Nie chce mi się już wyliczać nazw ulic i osiedli, które rozbebeszono, często nie kończąc roboty, bo to pewnie już inny wykonawca. Kierowcy i przechodnie złorzeczą, mieszkańcy myją i zasłaniają okna, turyści narzekają, władza umywa ręce. Tylko samoloty latają swobodnie nad miastem (i dlaczego za darmo?), więc na dole nasuwa się pytanie, jak długo ma trwać ta niekompetencyjna, ciągnąca się w nieskończoność indolencja, kiedy skończy się w mieście bałagan i czy w ogóle ktoś nad tym panuje. Czy leci z nami pilot?

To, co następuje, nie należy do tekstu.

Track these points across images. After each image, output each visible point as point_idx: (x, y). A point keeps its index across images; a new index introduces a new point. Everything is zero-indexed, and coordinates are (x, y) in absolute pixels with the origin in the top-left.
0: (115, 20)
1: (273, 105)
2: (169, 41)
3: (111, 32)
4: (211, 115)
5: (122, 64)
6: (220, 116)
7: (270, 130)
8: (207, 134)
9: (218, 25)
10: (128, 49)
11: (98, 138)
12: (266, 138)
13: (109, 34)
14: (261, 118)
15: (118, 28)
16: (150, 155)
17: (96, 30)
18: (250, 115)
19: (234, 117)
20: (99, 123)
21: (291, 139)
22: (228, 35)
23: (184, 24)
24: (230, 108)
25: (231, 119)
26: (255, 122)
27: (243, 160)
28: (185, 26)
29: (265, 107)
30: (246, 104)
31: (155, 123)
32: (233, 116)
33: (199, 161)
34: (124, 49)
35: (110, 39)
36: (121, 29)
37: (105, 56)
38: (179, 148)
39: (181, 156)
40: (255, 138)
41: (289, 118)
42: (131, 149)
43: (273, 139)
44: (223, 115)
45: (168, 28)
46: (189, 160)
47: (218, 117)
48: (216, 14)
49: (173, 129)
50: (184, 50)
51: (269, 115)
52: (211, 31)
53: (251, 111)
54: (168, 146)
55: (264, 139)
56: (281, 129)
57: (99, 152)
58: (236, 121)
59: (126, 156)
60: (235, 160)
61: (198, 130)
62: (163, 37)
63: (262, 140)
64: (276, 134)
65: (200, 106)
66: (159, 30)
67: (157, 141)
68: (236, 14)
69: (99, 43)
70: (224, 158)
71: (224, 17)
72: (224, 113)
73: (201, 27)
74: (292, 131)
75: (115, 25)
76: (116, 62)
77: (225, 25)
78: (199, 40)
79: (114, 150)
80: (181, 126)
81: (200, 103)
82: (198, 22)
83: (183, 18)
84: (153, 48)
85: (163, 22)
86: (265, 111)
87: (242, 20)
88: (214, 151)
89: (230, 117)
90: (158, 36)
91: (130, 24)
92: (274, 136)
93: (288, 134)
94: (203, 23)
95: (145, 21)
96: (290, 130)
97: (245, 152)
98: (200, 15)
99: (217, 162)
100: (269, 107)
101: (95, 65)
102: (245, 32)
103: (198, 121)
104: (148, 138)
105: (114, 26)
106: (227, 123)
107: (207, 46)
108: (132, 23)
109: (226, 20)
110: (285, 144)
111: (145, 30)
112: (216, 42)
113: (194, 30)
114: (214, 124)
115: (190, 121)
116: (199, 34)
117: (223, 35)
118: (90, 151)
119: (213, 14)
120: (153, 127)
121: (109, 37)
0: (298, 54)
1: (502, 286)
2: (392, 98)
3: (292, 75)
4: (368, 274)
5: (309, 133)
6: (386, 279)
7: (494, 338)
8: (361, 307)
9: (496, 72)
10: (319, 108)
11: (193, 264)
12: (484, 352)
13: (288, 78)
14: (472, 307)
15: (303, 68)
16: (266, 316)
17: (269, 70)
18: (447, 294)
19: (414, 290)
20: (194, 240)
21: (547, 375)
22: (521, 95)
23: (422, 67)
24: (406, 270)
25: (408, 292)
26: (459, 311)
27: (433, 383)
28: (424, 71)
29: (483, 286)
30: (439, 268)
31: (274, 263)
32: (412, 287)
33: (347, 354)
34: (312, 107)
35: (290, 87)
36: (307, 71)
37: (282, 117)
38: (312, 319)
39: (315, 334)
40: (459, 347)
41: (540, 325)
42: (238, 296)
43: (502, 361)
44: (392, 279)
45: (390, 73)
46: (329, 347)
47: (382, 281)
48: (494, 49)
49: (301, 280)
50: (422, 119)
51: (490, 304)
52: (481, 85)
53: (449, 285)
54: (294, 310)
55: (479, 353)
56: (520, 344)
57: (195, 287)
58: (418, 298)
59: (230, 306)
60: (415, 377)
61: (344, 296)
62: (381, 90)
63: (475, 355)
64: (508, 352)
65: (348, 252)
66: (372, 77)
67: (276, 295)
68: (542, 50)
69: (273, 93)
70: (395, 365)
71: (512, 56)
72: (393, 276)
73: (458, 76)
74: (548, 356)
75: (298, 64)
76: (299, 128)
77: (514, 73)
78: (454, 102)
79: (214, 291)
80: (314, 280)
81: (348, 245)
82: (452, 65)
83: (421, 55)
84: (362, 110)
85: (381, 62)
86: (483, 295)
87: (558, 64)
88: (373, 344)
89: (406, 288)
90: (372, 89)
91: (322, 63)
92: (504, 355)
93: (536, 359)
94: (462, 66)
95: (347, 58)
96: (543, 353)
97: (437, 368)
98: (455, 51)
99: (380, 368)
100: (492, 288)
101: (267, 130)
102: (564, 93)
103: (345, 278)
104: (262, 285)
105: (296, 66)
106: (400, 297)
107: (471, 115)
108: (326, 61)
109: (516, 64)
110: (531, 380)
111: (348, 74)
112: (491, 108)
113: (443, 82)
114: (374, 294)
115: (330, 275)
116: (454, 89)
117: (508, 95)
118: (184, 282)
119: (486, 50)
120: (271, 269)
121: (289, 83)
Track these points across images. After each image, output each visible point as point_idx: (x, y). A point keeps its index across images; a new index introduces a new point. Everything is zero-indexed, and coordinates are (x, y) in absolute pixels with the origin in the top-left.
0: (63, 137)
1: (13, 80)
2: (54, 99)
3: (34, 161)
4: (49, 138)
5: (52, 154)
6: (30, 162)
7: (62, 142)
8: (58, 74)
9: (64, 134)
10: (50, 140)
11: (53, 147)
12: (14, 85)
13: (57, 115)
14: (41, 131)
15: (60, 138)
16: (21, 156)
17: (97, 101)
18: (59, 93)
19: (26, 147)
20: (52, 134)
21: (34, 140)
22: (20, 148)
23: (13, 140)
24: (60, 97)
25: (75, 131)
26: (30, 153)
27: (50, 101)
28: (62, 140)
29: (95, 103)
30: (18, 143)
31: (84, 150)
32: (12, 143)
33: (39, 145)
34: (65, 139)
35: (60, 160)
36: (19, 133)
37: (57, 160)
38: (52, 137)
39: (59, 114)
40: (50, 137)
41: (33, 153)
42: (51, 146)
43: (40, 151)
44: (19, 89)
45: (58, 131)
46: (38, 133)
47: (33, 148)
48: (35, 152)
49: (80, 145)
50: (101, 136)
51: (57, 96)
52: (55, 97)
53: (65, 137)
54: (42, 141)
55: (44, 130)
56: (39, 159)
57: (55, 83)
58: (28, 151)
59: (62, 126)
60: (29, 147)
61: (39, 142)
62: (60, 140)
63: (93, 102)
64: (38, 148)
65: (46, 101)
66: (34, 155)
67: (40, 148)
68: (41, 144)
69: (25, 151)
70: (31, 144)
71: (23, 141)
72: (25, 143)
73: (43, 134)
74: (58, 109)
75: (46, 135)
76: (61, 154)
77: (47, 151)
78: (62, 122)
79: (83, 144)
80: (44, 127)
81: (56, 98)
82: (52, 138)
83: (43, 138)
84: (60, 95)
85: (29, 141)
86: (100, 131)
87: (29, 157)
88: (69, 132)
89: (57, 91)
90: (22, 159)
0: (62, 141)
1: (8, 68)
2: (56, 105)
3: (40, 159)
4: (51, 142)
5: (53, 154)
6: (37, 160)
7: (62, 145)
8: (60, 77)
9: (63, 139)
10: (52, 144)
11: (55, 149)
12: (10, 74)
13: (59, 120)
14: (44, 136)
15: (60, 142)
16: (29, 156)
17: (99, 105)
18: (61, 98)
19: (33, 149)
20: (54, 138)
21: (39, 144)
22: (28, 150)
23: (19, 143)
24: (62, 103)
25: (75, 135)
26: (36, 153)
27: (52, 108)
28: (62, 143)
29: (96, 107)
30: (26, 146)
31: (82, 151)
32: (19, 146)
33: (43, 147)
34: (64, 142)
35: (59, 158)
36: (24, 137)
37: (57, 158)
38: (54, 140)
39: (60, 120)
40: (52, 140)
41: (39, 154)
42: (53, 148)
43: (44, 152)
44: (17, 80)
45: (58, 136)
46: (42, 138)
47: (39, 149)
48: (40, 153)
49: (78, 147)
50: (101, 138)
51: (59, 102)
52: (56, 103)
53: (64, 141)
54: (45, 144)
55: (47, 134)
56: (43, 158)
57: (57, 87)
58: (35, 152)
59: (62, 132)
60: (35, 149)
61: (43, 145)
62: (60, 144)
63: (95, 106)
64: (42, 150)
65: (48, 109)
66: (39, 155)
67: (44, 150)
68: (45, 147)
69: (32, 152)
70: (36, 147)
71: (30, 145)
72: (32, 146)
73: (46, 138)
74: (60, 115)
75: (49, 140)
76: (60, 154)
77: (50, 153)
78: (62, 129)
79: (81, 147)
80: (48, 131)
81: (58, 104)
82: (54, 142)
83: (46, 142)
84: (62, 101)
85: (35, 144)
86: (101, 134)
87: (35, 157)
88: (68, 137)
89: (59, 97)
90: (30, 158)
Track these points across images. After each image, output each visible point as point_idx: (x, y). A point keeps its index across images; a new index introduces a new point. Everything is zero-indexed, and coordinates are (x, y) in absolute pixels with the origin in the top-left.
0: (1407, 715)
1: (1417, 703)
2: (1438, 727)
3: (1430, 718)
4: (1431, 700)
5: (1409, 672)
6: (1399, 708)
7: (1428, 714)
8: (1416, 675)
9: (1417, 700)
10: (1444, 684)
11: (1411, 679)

Czy można tak niefrasobliwie uruchamiać remonty, które ciągną się w nieskończoność, a fuszerka i bylejakość widoczne są gołym okiem. To nie tylko deski na parkingu P&R, czy obłażąca elewacja dopiero co wyremontowanego dworca kolejowego, to groźne przypadki takie jak zawalenie dachu w centrum handlowym. Czy są jakieś terminy i normy, przewidujące sankcje za opóźnienia, bałagan, utrudnienia? Generalnie w cywilizowanym świecie to funkcjonuje, ale tzw. stolica Podhala do tego świata nie chce się zaliczać! Kto z imienia i nazwiska nadzoruje działania, paraliżujące życie miasta w środku sezonu, w tym ważnym ośrodku administracyjno-handlowym, na ważnym szlaku turystycznym.

Rozmawiam codziennie na ten temat z wieloma nowotarskimi współplemieńcami, których znam od kilkudziesięciu lat; są załamani. Mówią: - Napisz coś o tym! Piszę, tylko co to da? Czy ktoś kompetentny jest w stanie udzielić kompleksowej informacji na temat tego rozgardiaszu w mieście, które jakimś cudem jeszcze funkcjonuje?

Nowotarżanie mają już tych niedogodności po kokardę (nie mylić z wstążkami), więc mają też prawo do rzetelnej wiedzy, przekazanej z ratusza i oddalonej od zjadliwych komentarzy, o których lokalne trolle na pewno nie zapomną. Poradzono mi, abym nie przejmował się złośliwymi komentarzami, bo stanowią margines opinii mieszkańców Nowego Targu, abym felietony traktował jak rakiety ziemia-powietrze: wystrzel i zapomnij! Ale jak można zapomnieć o tym, co powoduje nieznośnym każdy następny dzień w tym mieście?